*Problem set*
- 1) Translate this sentence from the article below on the film about Kerry's primary run into Spanish: "The film was made by William Rabbe, Aram Fischer and Mark Lynch."
- 2) According to the article below on the film about Kerry's primary run, how long is the documentary "Winning New Hampshire"?
- 3) Echo the part of the article below on the film about Kerry's primary run that lies between "Kennedy’s hand greeting" and "and Mark Lynch.", inclusive.

--- START OF Passage to read ---

Southampton Press, 8/19/04 -- Film Focuses on Kerry's Primary Run
Film Focuses on Kerry's Primary Run
By Tom Isler, August 19th, 2004
The cinema verite movement began in America when Robert Drew, a
photographer for Life magazine, took a few maverick filmmakers to
Wisconsin in 1960 to film John F. Kennedy’s battle with Hubert H.
Humphrey in the Wisconsin presidential primary.
The pilot project for the new school of filmmaking—literally “film
truth,” in which directors observe their subjects and allow the
stories to unfold before the camera lens—resulted in “Primary.” It
was a film that befuddled mainstream media outlets with its lengthy
sequences of non-synchronous sound, its blatant lack of interest in
conforming to mainstream news coverage, and its artful montages of
handheld shots: close-ups of Mr. Humphrey’s feet on the sidewalk, Mr.
Kennedy’s hand greeting an endless line of supporters, or Jackie
Kennedy nervously wringing her hands together behind her back.
That breakthrough film was part of the inspiration for a new
45-minute documentary, “Winning New Hampshire,” about another JFK,
John Forbes Kerry, in another key primary. The film was made by
William Rabbe, Aram Fischer and Mark Lynch.
Mr. Rabbe, a former part-time Southampton resident who attended a
filmmaking camp at the Ross School in East Hampton in 1999, was a
Kerry fan and senior film major at Boston University when he decided
to neglect his schoolwork in his final semester to embark on a
filmmaking career.
With fellow BU Terriers and a few high-end consumer-grade digital
cameras, Mr. Rabbe headed to New Hampshire to paint a portrait of the
pivotal primary from a distinctly youthful point of view.
“We knew we were never going to get a direct interview with the
candidate,” Mr. Rabbe said. “What we didn’t think we’d be able to do
was follow him so closely.”
In frigid New Hampshire, Mr. Rabbe found that he could get remarkably
close to Senator Kerry, if he elbowed his way past “pool”
videographers, cameramen whose footage is sold to multiple television
outlets.

--- END OF Passage to read ---
--- START OF Entries shown ---

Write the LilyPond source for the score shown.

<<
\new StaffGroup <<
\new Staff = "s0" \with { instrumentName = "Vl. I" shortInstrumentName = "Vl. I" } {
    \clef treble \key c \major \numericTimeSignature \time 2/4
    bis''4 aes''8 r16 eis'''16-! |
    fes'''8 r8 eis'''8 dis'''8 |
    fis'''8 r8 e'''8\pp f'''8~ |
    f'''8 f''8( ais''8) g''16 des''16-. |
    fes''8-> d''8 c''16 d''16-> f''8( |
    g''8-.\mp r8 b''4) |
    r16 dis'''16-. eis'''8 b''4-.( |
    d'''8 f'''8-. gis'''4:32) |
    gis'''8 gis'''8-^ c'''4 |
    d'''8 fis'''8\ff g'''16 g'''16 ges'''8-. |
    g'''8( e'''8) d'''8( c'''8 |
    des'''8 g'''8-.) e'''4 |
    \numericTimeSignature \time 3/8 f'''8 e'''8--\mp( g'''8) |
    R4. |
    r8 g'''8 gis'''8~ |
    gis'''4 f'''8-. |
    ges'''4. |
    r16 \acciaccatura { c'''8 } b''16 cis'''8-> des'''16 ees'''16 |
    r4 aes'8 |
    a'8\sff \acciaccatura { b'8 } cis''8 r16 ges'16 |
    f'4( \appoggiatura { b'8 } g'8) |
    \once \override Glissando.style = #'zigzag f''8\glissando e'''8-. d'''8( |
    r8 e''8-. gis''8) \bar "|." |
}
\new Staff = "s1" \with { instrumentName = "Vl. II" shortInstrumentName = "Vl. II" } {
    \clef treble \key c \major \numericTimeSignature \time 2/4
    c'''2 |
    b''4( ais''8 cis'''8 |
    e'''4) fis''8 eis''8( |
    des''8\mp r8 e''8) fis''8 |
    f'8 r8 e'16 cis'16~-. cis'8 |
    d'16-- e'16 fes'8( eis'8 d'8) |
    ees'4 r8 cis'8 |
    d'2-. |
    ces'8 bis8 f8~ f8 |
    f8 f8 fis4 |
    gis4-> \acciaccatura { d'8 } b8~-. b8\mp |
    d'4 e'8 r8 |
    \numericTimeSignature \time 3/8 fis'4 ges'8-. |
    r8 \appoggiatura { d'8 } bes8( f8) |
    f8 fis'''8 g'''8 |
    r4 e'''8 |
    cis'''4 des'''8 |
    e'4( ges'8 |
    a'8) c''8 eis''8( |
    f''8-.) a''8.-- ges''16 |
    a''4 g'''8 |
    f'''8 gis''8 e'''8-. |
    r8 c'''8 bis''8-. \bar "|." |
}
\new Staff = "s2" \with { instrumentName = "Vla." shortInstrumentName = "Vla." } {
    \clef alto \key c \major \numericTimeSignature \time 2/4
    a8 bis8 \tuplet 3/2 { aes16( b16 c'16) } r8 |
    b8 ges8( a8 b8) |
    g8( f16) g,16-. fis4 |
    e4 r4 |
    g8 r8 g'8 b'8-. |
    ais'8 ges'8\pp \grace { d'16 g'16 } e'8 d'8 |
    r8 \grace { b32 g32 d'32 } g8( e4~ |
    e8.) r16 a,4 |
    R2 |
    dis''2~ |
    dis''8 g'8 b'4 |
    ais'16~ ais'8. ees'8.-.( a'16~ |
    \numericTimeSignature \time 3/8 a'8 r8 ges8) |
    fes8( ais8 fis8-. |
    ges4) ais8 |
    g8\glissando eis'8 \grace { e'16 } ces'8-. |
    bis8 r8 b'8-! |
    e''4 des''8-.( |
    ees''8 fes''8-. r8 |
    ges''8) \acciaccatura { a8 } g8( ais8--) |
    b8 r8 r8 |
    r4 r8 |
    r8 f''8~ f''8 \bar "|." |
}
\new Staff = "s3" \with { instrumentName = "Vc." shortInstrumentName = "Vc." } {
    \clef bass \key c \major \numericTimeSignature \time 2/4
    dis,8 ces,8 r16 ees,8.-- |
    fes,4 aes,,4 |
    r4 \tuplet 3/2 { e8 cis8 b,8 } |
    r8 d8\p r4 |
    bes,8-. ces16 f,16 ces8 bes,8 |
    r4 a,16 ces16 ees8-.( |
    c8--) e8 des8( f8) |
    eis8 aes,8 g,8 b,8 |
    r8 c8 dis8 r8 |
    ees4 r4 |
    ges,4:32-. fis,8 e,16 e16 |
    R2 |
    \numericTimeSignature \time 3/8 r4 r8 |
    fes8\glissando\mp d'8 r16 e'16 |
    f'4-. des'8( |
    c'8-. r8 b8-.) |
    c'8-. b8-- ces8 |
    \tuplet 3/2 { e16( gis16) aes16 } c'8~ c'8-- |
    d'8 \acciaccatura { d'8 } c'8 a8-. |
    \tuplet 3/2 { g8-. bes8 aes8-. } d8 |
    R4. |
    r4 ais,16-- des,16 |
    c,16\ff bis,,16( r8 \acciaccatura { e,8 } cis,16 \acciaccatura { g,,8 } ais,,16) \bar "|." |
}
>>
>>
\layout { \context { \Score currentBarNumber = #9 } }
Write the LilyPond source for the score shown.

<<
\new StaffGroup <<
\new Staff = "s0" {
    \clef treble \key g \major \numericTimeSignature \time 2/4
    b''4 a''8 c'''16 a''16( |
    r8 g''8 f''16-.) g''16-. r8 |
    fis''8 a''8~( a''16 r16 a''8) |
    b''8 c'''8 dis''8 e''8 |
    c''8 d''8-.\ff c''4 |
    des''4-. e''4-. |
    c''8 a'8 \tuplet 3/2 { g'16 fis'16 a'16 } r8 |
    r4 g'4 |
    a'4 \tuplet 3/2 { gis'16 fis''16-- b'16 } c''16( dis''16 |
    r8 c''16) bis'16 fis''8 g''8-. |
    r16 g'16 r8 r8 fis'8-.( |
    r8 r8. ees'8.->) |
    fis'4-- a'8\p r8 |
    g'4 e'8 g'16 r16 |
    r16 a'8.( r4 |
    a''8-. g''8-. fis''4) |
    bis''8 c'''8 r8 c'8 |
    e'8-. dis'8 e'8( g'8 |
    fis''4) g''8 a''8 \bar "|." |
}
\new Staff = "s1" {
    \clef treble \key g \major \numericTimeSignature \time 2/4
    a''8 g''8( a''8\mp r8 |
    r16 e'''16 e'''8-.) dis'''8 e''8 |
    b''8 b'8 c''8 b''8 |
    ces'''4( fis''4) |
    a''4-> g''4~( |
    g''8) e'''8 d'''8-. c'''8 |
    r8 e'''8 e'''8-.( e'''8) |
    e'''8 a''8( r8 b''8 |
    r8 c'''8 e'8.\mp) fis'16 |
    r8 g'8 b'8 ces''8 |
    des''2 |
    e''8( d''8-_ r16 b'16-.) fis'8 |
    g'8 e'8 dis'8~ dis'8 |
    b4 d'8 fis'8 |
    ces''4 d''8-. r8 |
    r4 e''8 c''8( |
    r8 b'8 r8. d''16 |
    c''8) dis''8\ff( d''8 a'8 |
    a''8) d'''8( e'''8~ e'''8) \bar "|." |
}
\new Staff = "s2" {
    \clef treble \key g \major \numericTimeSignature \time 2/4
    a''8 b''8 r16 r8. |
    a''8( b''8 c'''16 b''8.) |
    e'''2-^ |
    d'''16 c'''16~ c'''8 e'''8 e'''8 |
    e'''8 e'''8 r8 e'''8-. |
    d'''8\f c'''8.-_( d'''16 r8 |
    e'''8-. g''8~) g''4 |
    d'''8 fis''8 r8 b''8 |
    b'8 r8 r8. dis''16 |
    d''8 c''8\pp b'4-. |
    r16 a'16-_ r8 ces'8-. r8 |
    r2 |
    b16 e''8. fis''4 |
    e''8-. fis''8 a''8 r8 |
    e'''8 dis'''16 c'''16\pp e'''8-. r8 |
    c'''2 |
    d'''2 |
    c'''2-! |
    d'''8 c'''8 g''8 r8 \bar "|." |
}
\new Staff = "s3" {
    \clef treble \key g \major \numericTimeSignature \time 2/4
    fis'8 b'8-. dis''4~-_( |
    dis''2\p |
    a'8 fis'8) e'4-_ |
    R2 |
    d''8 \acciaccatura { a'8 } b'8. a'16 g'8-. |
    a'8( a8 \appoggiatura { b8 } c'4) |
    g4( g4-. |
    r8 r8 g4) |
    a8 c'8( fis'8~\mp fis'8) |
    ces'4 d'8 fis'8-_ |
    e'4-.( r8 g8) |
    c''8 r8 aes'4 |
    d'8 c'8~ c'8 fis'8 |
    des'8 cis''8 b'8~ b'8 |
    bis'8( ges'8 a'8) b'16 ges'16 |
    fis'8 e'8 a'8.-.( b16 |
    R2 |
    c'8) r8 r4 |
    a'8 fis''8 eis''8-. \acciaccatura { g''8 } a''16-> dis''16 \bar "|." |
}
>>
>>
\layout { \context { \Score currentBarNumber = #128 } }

--- END OF Entries shown ---

*Results for each task*
- 1) La película fue realizada por William Rabbe, Aram Fischer y Mark Lynch.

- 2) It is 45 minutes long.

- 3)
Kennedy’s hand greeting an endless line of supporters, or Jackie
Kennedy nervously wringing her hands together behind her back.
That breakthrough film was part of the inspiration for a new
45-minute documentary, “Winning New Hampshire,” about another JFK,
John Forbes Kerry, in another key primary. The film was made by
William Rabbe, Aram Fischer and Mark Lynch.